_Work item_
Which lines to output? The line containing "韓國隊公布世界杯陣容 孫興慜連續億嵐辦公家具四屆" and every line after it in the data below, each copied exactly.

_Records supplied_
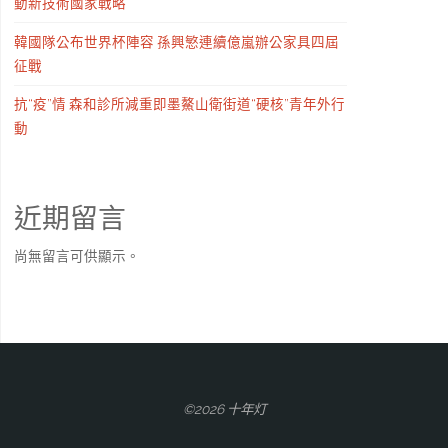
動新技術國家戰略
韓國隊公布世界杯陣容 孫興慜連續億嵐辦公家具四屆
征戰
抗“疫”情 森和診所減重即墨鰲山衛街道“硬核”青年外行
動
近期留言
尚無留言可供顯示。
©2026 十年灯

_Problem solution_
韓國隊公布世界杯陣容 孫興慜連續億嵐辦公家具四屆
征戰
抗“疫”情 森和診所減重即墨鰲山衛街道“硬核”青年外行
動
近期留言
尚無留言可供顯示。
©2026 十年灯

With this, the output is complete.